What this task involves: The entries follow. Copy every line in which "NACIONALES" appears.

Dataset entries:
"""

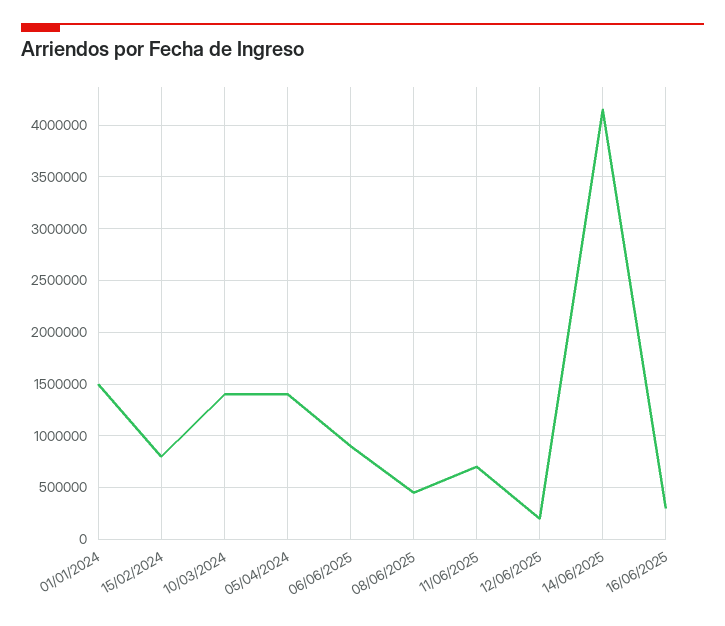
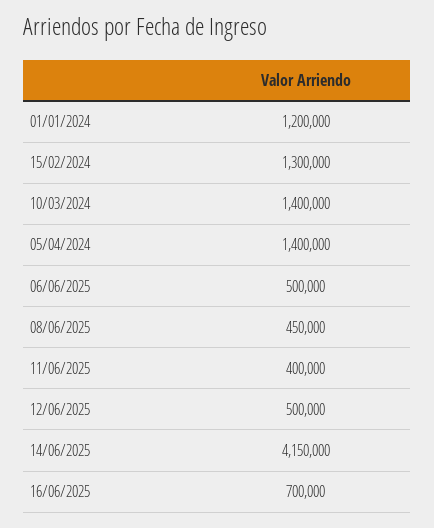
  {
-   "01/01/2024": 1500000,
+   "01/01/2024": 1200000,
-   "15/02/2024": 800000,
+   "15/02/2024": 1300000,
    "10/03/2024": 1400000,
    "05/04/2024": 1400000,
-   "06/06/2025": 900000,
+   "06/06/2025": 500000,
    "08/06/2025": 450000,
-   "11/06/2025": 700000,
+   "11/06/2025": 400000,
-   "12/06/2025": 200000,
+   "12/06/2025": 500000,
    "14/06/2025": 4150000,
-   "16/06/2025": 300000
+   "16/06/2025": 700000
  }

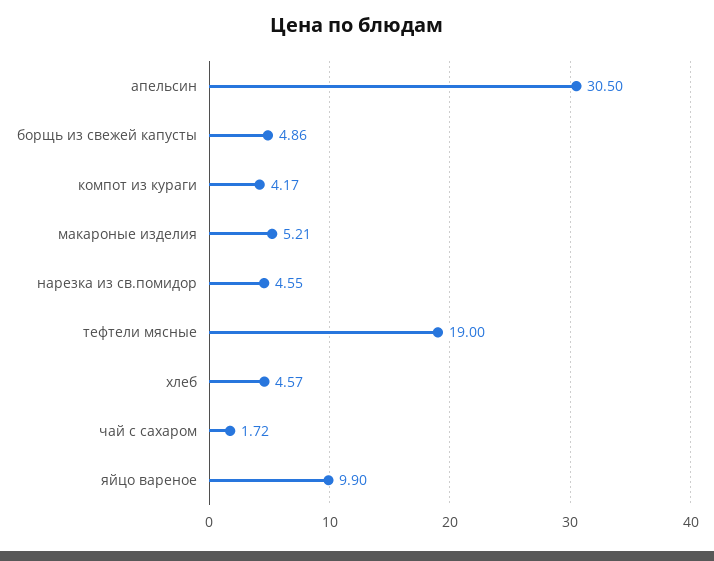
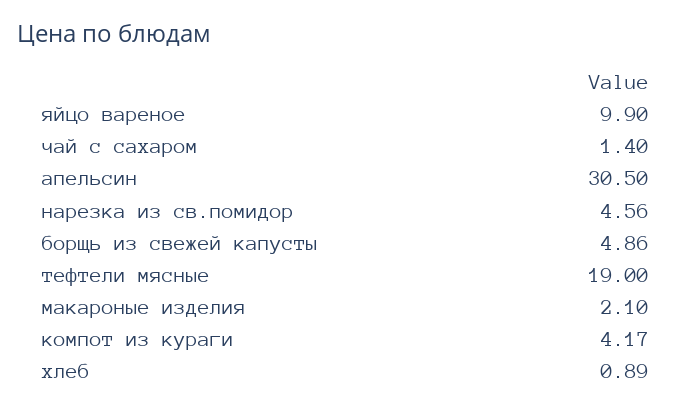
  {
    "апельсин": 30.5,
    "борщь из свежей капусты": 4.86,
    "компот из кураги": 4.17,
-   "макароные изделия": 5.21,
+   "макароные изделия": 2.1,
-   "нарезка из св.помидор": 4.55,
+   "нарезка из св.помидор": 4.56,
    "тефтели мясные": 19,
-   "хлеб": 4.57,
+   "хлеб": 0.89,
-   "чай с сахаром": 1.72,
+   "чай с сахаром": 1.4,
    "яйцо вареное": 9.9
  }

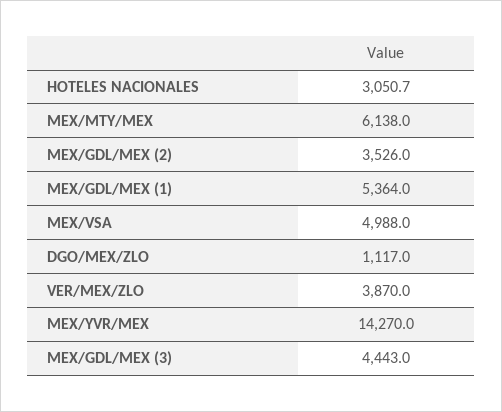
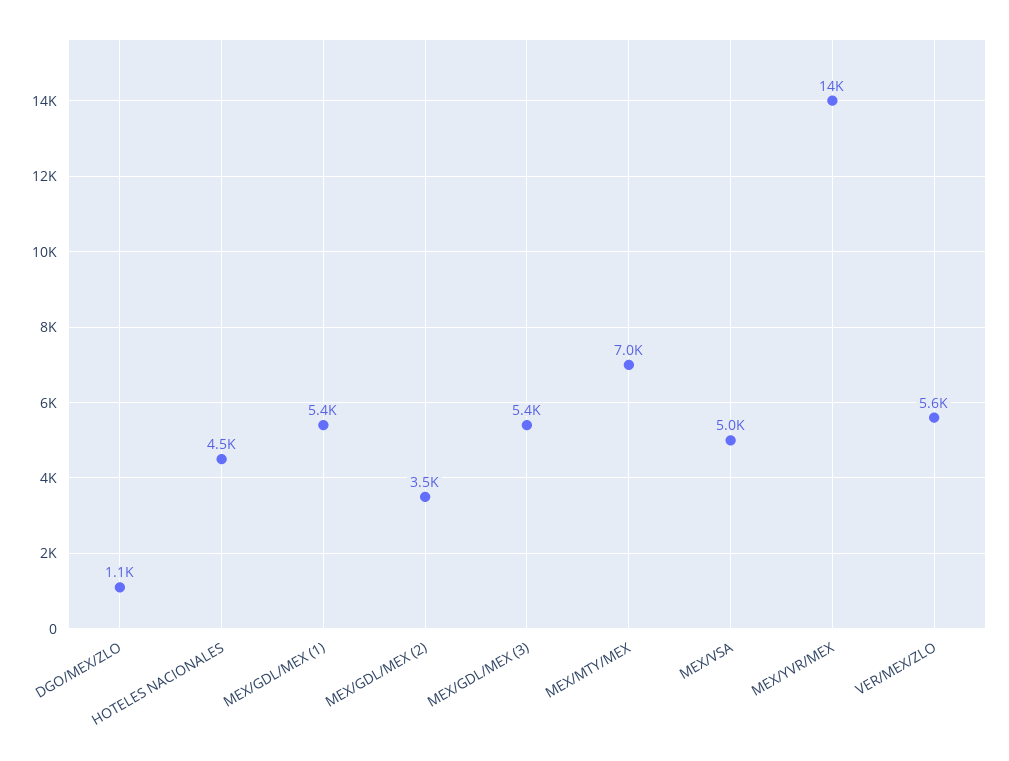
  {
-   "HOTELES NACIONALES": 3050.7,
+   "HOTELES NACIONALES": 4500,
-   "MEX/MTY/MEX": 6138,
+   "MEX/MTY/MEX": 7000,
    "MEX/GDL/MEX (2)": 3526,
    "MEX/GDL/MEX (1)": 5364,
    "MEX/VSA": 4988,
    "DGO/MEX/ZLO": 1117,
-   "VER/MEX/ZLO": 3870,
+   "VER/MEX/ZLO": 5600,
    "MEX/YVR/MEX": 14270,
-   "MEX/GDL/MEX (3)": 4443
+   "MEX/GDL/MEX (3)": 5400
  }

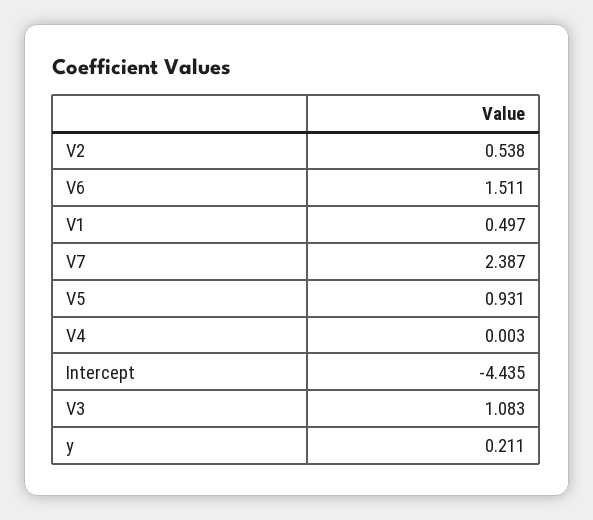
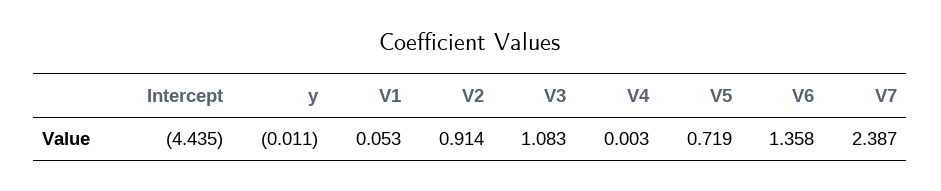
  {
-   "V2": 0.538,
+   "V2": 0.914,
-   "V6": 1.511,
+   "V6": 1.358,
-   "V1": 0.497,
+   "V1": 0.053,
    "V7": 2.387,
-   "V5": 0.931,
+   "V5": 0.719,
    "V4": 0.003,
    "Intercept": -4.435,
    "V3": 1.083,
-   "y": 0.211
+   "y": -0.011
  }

"""
"""

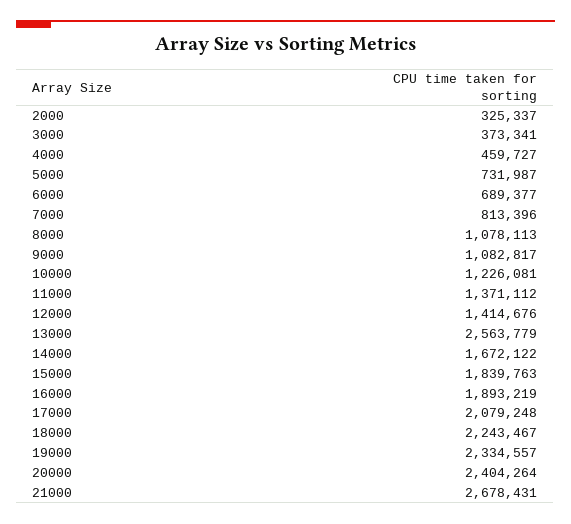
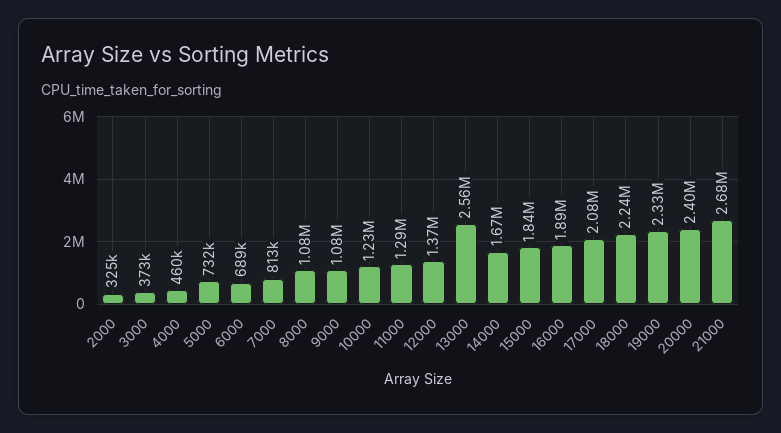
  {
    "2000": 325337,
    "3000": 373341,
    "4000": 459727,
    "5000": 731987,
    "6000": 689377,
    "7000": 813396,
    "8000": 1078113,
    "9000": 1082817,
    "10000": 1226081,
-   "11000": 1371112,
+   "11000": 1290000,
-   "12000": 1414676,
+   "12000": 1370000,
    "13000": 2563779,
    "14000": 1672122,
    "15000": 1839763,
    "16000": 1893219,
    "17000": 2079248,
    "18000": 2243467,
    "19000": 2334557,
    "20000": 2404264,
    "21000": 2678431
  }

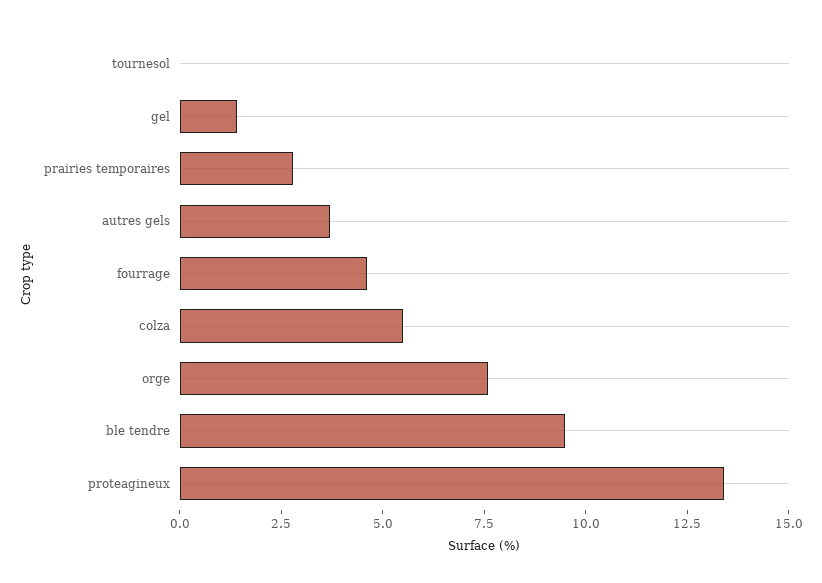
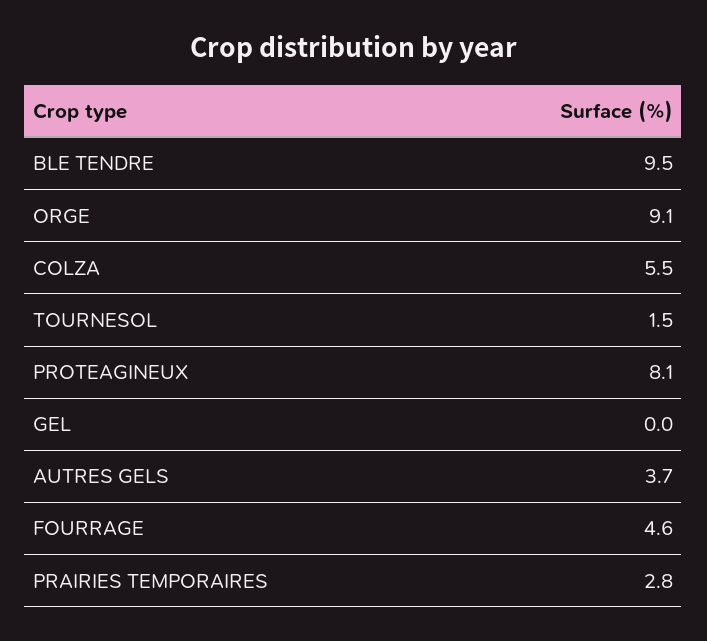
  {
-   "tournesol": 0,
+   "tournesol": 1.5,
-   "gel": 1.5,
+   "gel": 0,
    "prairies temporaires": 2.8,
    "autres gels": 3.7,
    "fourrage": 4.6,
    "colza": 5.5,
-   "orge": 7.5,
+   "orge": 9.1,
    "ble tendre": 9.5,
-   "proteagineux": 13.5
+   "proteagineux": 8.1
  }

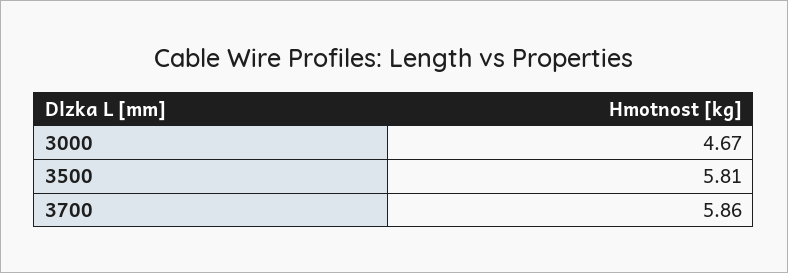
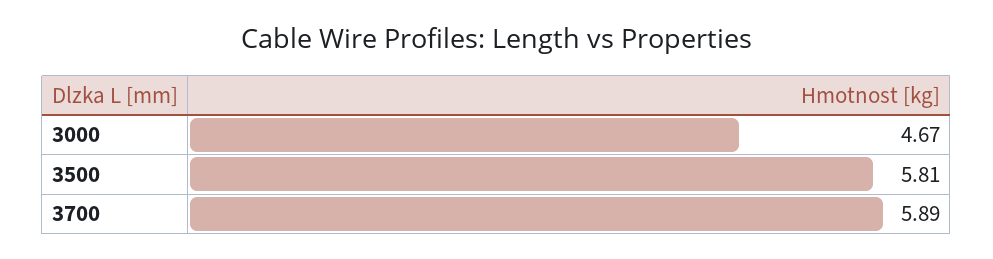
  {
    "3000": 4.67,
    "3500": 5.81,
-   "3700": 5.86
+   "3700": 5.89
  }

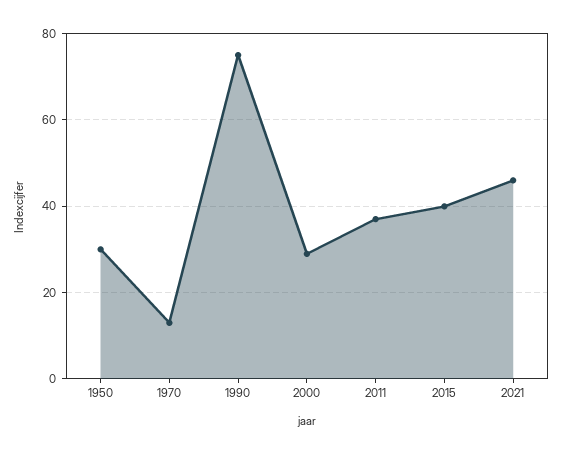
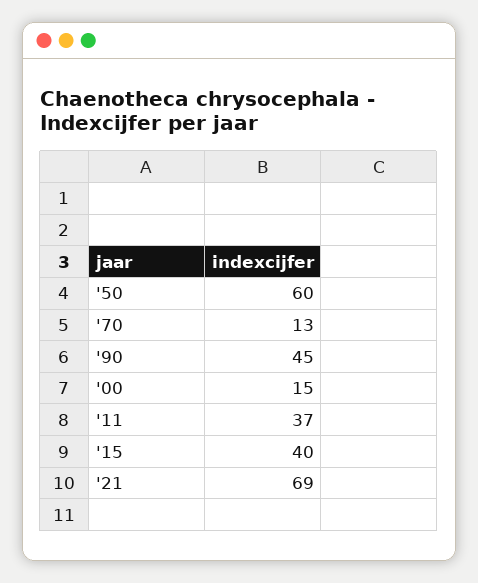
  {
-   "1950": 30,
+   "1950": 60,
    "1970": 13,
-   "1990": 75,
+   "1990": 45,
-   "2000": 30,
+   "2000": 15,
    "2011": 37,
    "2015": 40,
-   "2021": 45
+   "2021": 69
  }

"""

Exercise output:
-   "HOTELES NACIONALES": 3050.7,
+   "HOTELES NACIONALES": 4500,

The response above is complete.